Trump Could Make Terrorism Threat 'Worse,' Former Obama Official Says

Hundreds of people rally against a travel ban signed by President Donald Trump during a protest at Detroit Metropolitan Airport in Romulus, Michigan, on January 29. Trump has renewed calls for the ban following the most recent terrorist attack in England. REUTERS/Rebecca Cook

As President Donald Trump called for an "expedited hearing" for the "watered-down travel ban before the Supreme Court" Monday morning, a former Obama administration national security official expressed concern that Trump's ban could make terrorism worse.

Lisa Monaco, the former assistant to President Obama for homeland security and counterterrorism, said the ban could put America in greater danger. "I don't think, from a national security counterterrorism perspective, it gets at the problem," Monaco said on CNN's New Day. "And indeed, it could make it worse."

Trump's renewed focus on his twice-struck-down travel ban comes following the terrorist attack in London over the weekend. The attack, the third of its kind in England in recent months, resulted in seven deaths and dozens of serious injuries.

The president's initial signing of an executive order indefinitely barring individuals from seven Muslim-majority countries was met with widespread protests and struck down in court for discriminating on the basis of religion.

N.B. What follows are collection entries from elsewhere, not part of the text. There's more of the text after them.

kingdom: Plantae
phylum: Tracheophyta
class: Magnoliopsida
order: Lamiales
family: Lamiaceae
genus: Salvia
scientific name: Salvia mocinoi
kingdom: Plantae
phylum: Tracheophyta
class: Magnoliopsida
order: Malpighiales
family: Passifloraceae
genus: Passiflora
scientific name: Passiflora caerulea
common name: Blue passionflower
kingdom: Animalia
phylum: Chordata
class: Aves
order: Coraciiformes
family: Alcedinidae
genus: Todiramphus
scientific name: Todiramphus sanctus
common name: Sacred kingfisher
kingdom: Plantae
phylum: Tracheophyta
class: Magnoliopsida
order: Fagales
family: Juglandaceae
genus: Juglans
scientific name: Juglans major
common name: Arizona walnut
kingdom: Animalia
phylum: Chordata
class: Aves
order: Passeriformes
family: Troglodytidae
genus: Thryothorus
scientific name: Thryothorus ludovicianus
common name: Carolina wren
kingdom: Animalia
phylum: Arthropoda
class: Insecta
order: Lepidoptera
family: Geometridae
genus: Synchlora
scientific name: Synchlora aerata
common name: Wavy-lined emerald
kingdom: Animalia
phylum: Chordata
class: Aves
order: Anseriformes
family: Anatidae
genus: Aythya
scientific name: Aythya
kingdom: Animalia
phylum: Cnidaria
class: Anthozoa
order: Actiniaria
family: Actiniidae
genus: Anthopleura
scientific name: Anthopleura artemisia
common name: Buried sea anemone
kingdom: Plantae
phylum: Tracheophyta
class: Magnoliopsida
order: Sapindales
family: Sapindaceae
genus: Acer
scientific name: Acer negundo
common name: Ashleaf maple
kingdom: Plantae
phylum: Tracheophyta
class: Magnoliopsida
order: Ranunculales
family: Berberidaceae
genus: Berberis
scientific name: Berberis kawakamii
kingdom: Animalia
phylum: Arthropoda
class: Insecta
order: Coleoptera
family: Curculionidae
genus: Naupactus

A second, revised travel ban was struck down for the same reason.

During his campaign, Trump called for banning Muslims from entering the United States, a promise that has stymied his attempts to initiate the travel ban.

"The Justice Dept. should have stayed with the original Travel Ban, not the watered down, politically correct version they submitted to S.C," Trump tweeted early Monday morning.

The president has staunchly defended the need for the ban, while opponents of the proposal argue that the ban would simply fuel more anti-American sentiment by framing the issue as a fight against Islam.

There have been no fatal terrorist attacks in the United States in recent years by anyone from Iran, Iraq, Libya, Somalia, Sudan, Syria or Yemen, the seven countries included in the initial travel ban. Iraq was removed from the list in the more recent proposal.

Although the lawsuits against the ban referenced Trump's use of the word "ban" and members of the administration, including Sean Spicer, tried to avoid using that word, Trump was defiant Monday morning.

"People, the lawyers and the courts can call it whatever they want, but I am calling it what we need and what it is, a TRAVEL BAN!," Trump tweeted.

Monaco also pointed out that while the identities of those involved in the most recent London attack have not been released, the Manchester bombing and Westminster Bridge incident were committed by British citizens.

"The bottom line is, it doesn't get at the problem that we're confronting here, which is, in many respects, inspired violence or homegrown violence," she said.